**WHAT YOU ARE ASKED TO DO**
Reproduce the lines of the entries below verbatim, starting at the line containing "Pago por VISA." and ending at the line containing "johan.dahlberg@marindepan.se", both included. Omit the picture markers from the output.

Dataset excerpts
══════════

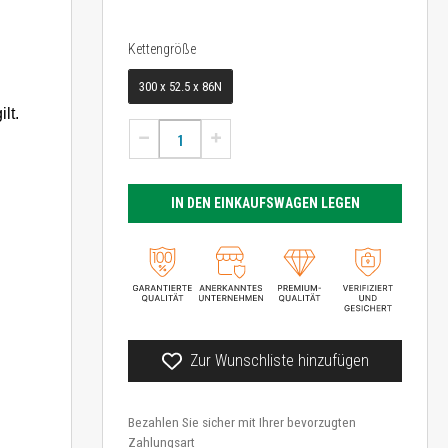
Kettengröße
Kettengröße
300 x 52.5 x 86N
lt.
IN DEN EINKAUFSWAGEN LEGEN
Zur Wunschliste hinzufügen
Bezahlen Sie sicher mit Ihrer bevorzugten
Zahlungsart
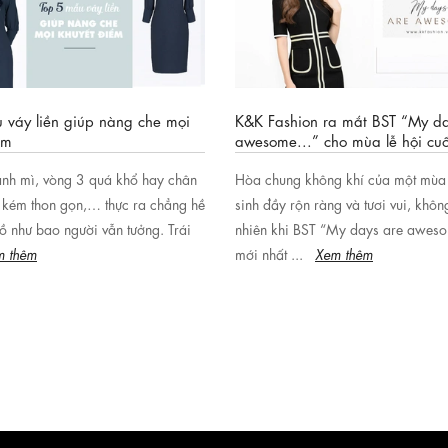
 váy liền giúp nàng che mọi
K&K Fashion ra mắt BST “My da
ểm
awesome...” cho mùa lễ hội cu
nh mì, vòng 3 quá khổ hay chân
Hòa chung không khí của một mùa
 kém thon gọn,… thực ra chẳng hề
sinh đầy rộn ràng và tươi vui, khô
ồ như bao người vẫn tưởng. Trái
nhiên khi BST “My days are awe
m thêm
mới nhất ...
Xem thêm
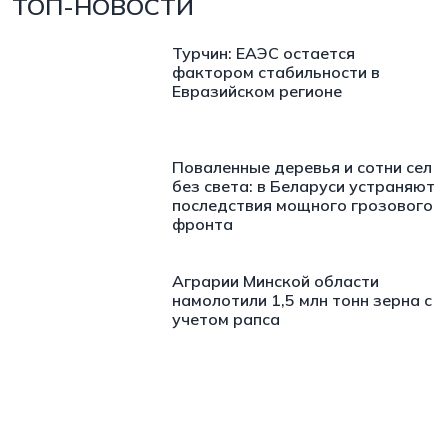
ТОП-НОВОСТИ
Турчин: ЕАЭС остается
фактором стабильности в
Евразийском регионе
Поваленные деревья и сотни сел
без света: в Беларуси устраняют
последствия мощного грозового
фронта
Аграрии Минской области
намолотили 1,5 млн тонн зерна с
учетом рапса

══════════

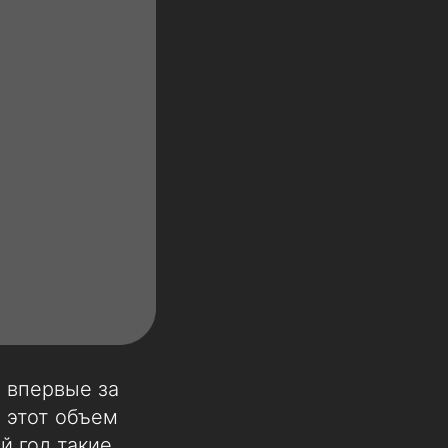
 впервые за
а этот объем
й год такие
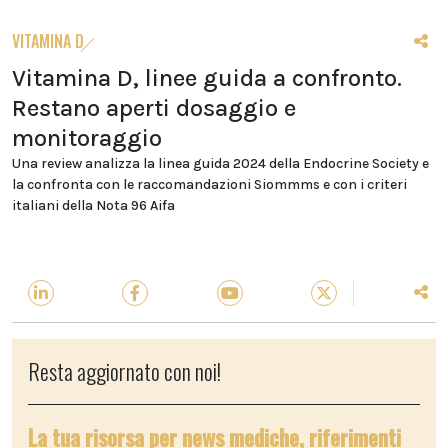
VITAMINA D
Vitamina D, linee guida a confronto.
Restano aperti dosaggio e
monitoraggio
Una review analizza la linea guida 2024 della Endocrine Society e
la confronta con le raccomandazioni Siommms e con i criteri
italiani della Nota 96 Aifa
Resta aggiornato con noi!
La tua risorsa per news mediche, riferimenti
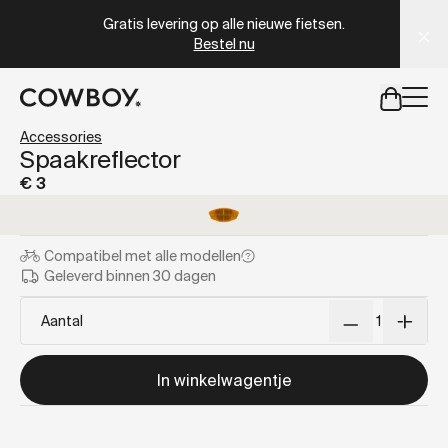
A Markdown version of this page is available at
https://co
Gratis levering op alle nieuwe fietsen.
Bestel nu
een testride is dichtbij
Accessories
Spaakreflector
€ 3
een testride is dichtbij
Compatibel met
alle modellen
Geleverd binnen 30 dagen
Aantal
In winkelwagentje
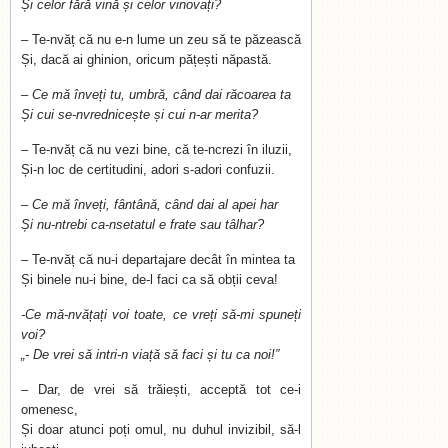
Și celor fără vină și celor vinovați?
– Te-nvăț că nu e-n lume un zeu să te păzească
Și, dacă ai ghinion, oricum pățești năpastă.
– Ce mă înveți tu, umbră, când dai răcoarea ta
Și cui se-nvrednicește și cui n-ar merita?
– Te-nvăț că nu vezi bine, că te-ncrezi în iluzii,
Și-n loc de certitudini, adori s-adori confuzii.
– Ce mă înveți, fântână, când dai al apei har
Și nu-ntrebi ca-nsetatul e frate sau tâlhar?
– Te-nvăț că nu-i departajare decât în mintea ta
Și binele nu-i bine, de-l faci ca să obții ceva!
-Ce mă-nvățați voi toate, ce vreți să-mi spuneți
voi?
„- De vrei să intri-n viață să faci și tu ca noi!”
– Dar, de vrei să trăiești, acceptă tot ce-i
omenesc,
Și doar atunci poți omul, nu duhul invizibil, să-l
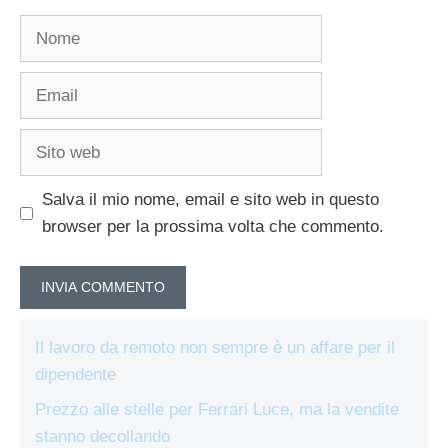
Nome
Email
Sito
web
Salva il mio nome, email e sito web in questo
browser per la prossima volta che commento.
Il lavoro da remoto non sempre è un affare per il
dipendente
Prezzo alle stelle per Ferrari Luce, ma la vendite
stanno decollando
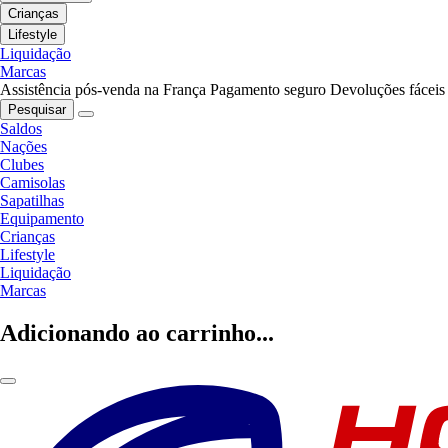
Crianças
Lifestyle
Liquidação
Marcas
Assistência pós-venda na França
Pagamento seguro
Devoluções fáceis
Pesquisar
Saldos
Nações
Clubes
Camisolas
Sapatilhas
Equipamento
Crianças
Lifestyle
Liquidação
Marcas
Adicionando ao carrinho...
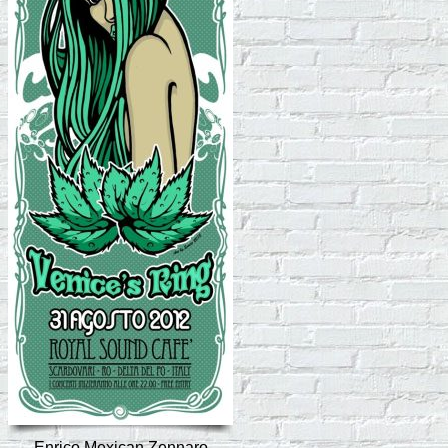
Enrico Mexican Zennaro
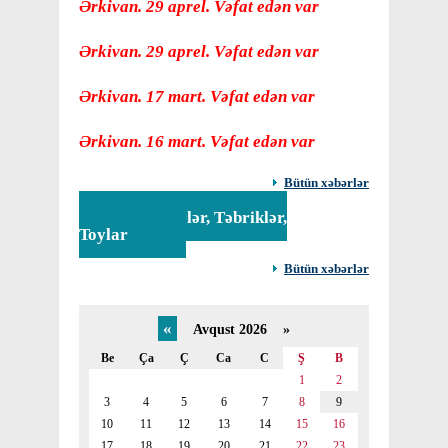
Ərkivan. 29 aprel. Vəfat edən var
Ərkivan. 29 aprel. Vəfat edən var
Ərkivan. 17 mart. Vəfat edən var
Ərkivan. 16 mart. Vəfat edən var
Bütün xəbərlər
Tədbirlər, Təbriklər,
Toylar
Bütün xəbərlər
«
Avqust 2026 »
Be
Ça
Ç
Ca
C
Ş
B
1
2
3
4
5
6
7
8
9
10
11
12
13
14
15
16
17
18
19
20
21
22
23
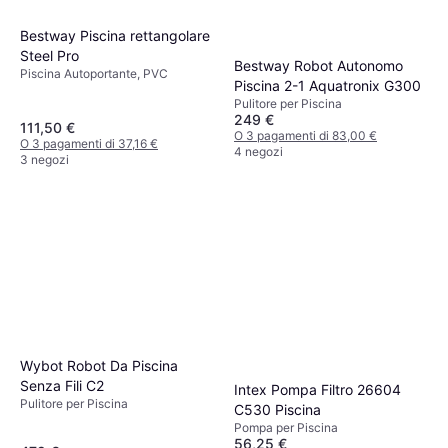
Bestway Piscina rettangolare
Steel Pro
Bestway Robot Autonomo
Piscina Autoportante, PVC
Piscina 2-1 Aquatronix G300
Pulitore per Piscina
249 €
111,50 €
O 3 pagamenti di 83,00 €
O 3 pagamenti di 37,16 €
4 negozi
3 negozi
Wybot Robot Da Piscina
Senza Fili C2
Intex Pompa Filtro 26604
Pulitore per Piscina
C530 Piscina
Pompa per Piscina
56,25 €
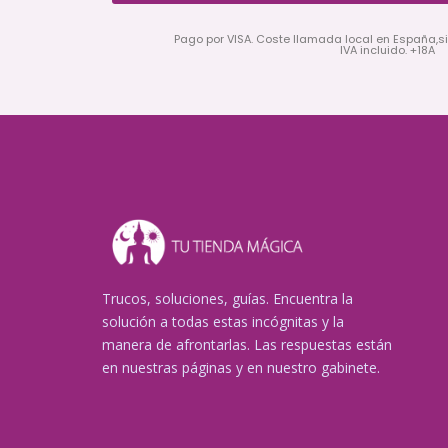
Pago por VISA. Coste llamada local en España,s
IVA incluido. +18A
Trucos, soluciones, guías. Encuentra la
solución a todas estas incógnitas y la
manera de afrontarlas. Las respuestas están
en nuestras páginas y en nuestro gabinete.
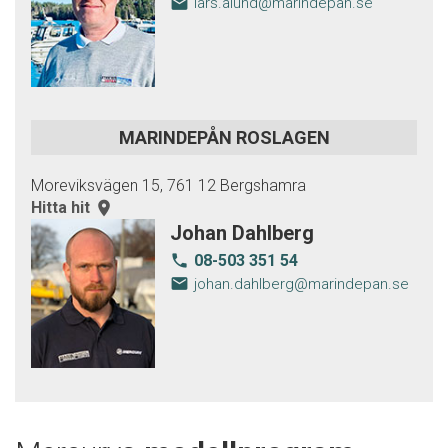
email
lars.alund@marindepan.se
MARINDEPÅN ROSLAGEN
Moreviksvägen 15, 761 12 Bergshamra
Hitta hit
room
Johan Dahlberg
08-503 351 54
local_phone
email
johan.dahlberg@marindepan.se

══════════

**TASK OUTPUT**
Pago por VISA. Coste llamada local en España,s
IVA incluido. +18A
Trucos, soluciones, guías. Encuentra la
solución a todas estas incógnitas y la
manera de afrontarlas. Las respuestas están
en nuestras páginas y en nuestro gabinete.
email
lars.alund@marindepan.se
MARINDEPÅN ROSLAGEN
Moreviksvägen 15, 761 12 Bergshamra
Hitta hit
room
Johan Dahlberg
08-503 351 54
local_phone
email
johan.dahlberg@marindepan.se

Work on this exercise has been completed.